Clete's mouth was hooked downward at the corners, his face heated, the scar tissue through his eyebrow and across his nose flexed tight against the skull. She tried to meet his gaze, then looked away at the tongues of vapor rising from her swimming pool.

"What was that about?" I asked him in the truck.

"I told you, I'm tired of being patient with lowlifes. You know what our finest hour was? The day we popped that drug dealer and his bodyguard in the back of their Caddy. The seats looked like somebody had thrown a cow through a tree shredder. Admit it, it was a grand afternoon."

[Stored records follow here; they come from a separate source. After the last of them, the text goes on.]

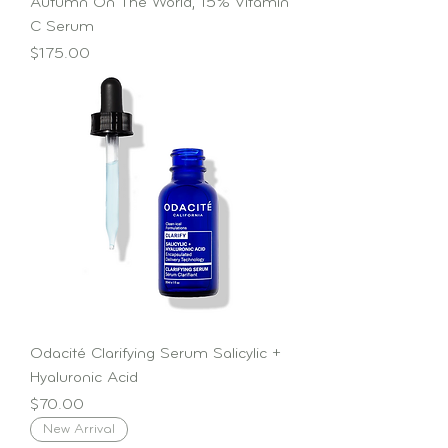
Autumn On The World, 15% Vitamin
C Serum
Price
$175.00
Odacité Clarifying Serum Salicylic +
Hyaluronic Acid
Price
$70.00
New Arrival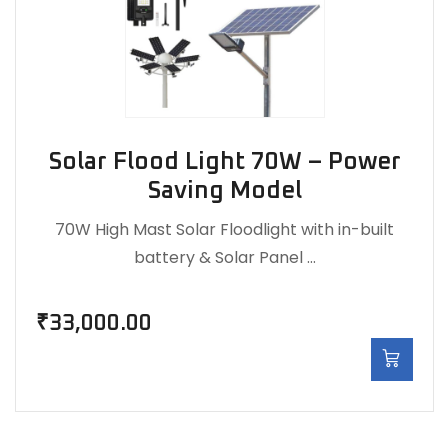
Solar Flood Light 70W – Power
Saving Model
70W High Mast Solar Floodlight with in-built
battery & Solar Panel …
₹
33,000.00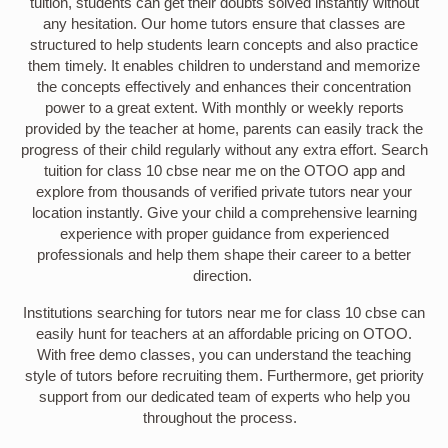
tuition, students can get their doubts solved instantly without
any hesitation. Our home tutors ensure that classes are
structured to help students learn concepts and also practice
them timely. It enables children to understand and memorize
the concepts effectively and enhances their concentration
power to a great extent. With monthly or weekly reports
provided by the teacher at home, parents can easily track the
progress of their child regularly without any extra effort. Search
tuition for class 10 cbse near me on the OTOO app and
explore from thousands of verified private tutors near your
location instantly. Give your child a comprehensive learning
experience with proper guidance from experienced
professionals and help them shape their career to a better
direction.
Institutions searching for tutors near me for class 10 cbse can
easily hunt for teachers at an affordable pricing on OTOO.
With free demo classes, you can understand the teaching
style of tutors before recruiting them. Furthermore, get priority
support from our dedicated team of experts who help you
throughout the process.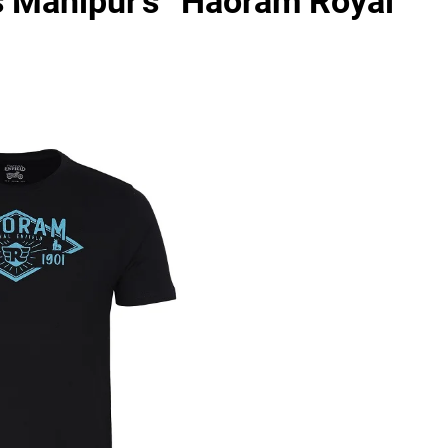
s Manipur’s “Haoram Royal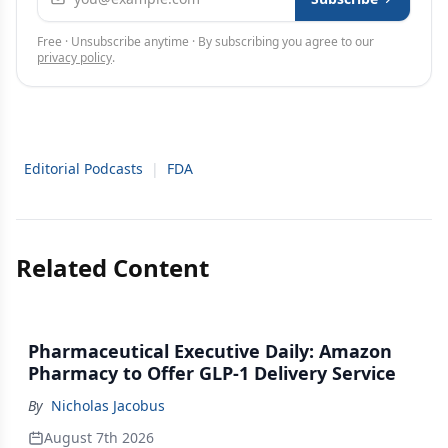
Free · Unsubscribe anytime · By subscribing you agree to our
privacy policy
.
Editorial Podcasts
|
FDA
Related Content
Pharmaceutical Executive Daily: Amazon
Pharmacy to Offer GLP-1 Delivery Service
By
Nicholas Jacobus
August 7th 2026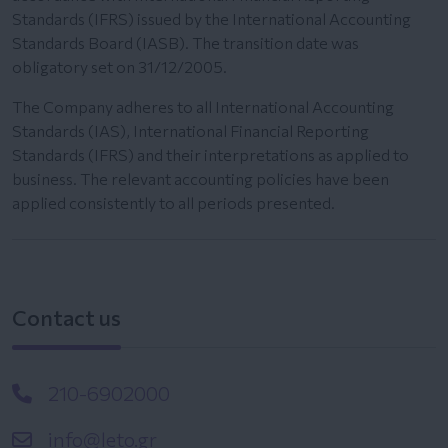
Standards (IFRS) issued by the International Accounting
Standards Board (IASB). The transition date was
obligatory set on 31/12/2005.
The Company adheres to all International Accounting
Standards (IAS), International Financial Reporting
Standards (IFRS) and their interpretations as applied to
business. The relevant accounting policies have been
applied consistently to all periods presented.
Contact us
210-6902000
info@leto.gr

"Bad way to think, Cletus."

"One day you're going to figure out you're no different from me, Dave."

"Yeah?"

"Then you're going to shoot yourself."

He tried to hold the seriousness in his face, but I saw his eyes start

to smile.

"You'll never change, Streak," he said, his expression full of play

again.

I turned the ignition, then looked through the front window and saw Whitey Zeroski, the limo driver, walking toward us. He wore a gray chauffeur's uniform, with brass buttons and a gray cap that sat low, military style, over his white eyebrows.

"What are you guys doing here?" he said through my window, his eyes focusing on the doughnut Clete was about to put in his mouth.

"You want a doughnut, Whitey?" Clete said.

"I don't mind . . . Thanks, Purcel. . . I'm stuck here . . . Dock says I should hang around in case his wife wants to meet him up at Copeland's for breakfast."

"Dock better do a reality check," Clete said.

"That fight, you mean? It goes on all the time. Dock might give up lots of things, but his wife ain't gonna be one of them."

"Oh yeah?" Clete said.

"Dock's nuts, but he ain't so nuts he forgot his wife's got the brains in the family."